Items from a data source:
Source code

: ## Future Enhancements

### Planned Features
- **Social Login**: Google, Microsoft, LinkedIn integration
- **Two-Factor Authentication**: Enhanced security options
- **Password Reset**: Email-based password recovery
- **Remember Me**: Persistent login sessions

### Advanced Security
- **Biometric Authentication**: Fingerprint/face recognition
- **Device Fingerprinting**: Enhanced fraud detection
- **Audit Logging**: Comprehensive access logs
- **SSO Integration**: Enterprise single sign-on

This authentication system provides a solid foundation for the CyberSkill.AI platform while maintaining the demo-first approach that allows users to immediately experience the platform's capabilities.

__Instruction__. Retype the records above in full, exactly.

__Task answer__.
Source code

: ## Future Enhancements

### Planned Features
- **Social Login**: Google, Microsoft, LinkedIn integration
- **Two-Factor Authentication**: Enhanced security options
- **Password Reset**: Email-based password recovery
- **Remember Me**: Persistent login sessions

### Advanced Security
- **Biometric Authentication**: Fingerprint/face recognition
- **Device Fingerprinting**: Enhanced fraud detection
- **Audit Logging**: Comprehensive access logs
- **SSO Integration**: Enterprise single sign-on

This authentication system provides a solid foundation for the CyberSkill.AI platform while maintaining the demo-first approach that allows users to immediately experience the platform's capabilities.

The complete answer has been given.